Monday, November 10, 2008

Bad, bad, bad night

Well, its 11pm and I have officially finished destroying the painting I had been working on for the last couple of weeks... it's been a while since I had such a bad night (or day for that matter) in the studio. I had this idea, inspired by a visit to Boston we did with a friend a couple of weeks ago...I can still see the image in my mind so clearly its almost painful. I did a preliminary drawing (silly me, I forgot to take pictures that day) and started painting. Finally, the background was done, the basic shapes were done... and I decided (tonight of all nights, after the horrible Monday I had) to "define this and that a little better, it's way too abstract for me...". Soon, a pencil line became an India Ink line, then a brushstroke, new shapes, glazes...complete destruction of the concept and subsequent annihilation by black acrylic paint. I could see myself ruining all those days of work, but couldn't stop!!. I'm so frustrated, I could cry. I hadn't felt like such a loser since my days at the University.

You see, I used to be an engineer (well, almost graduated, but that's too long a story). Back then, things were easy: math (2+2=4 always), chemistry (water and oil do not mix on their own) and Physics (everything that goes up, will come down... and probably hit you on the head, too, if you're not careful) they're all exact sciences. Not necessarily easy, but they are exact, absolute, they are governed by laws that will not change according to your mood, the weather or how tired you are. But art... this "Dolor Exquisito" (exquisite pain)...this need I feel to create and put things on paper or canvas, to imprint these images I see in my head...this is not an exact science at all. Beauty is not even an absolute definition! And on nights like this one, it is all too clear.

In the end, after the attack of the acrylic blob, I sprinkled some acrylic inks on the wet paint, just checked on it, and it looks promising, but not for tonight, tonight, I'm going to bed (yes, I am not afraid to admit I need a hug from my husband and a good cuddle session with both dogs). Tomorrow, I'll start all over again...wish me luck


2 comments:

Kathleen Krucoff said...

Hi Marilyn,

Sorry to hear your plight with your most recent painting. I can empathize.

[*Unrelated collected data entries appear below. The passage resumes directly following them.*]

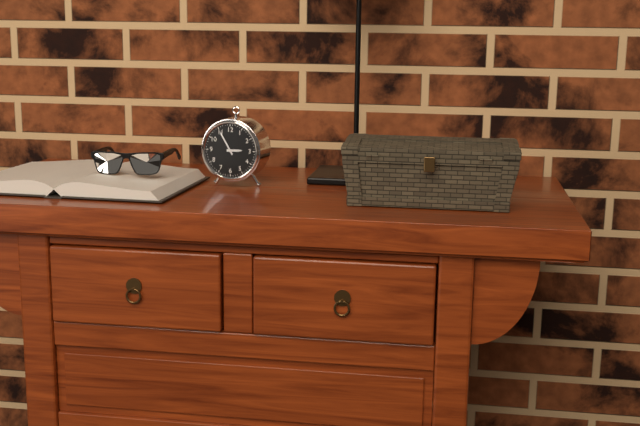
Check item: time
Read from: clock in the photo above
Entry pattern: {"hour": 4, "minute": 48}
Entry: {"hour": 2, "minute": 55}
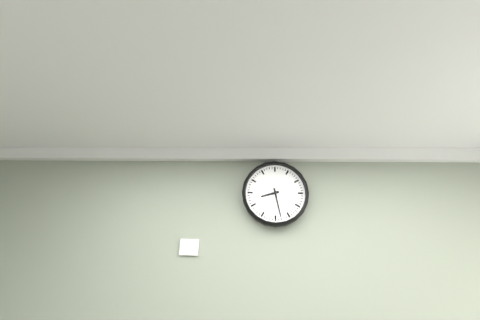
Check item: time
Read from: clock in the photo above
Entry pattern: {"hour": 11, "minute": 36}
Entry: {"hour": 8, "minute": 28}
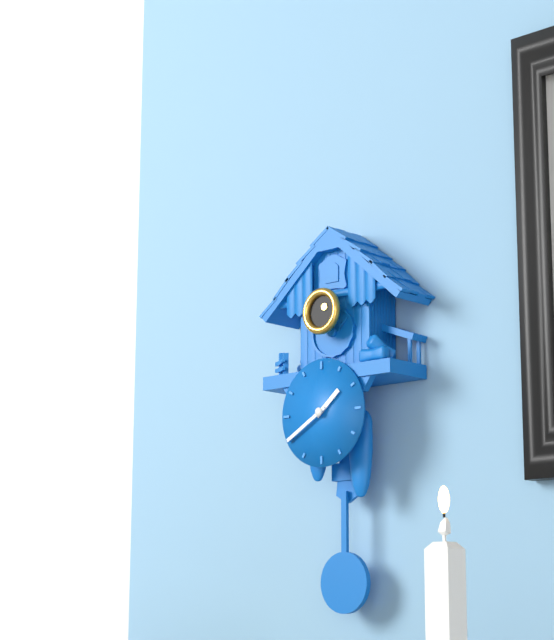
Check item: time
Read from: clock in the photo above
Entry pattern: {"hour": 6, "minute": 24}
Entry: {"hour": 1, "minute": 40}
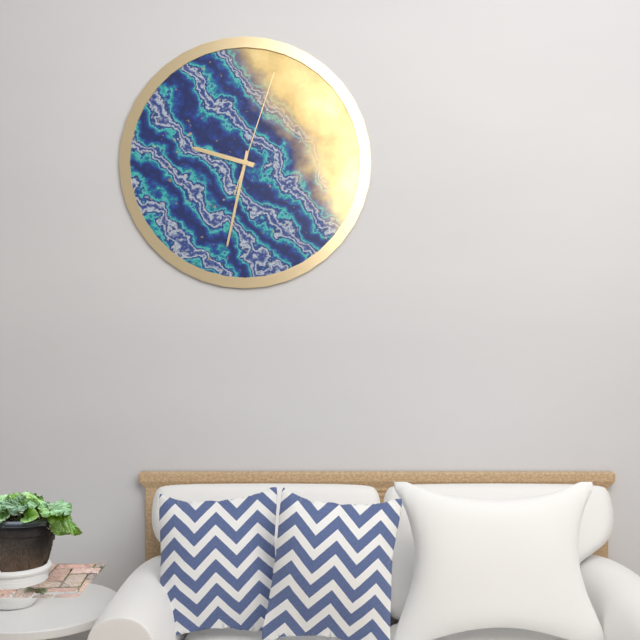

Hopefully, in the light of this new day, things will be better.

I'm trying to look for bright spots too....wonder if there's something in the air that is vexing our creative spirits?

Hang in there. Sending hugs your way.

Kathleen

MarilynM said...

Thank you so much! you have a way of always making me feel better, thanks a lot for your words.

I don't know, these last couple of weeks have been very stressful for me (and the rest of the country, I'm sure). I'm thinking that maybe we're just exhausted from the whole economical and political climate. Whatever it is, I hope we can get back on our creative stilts soon!.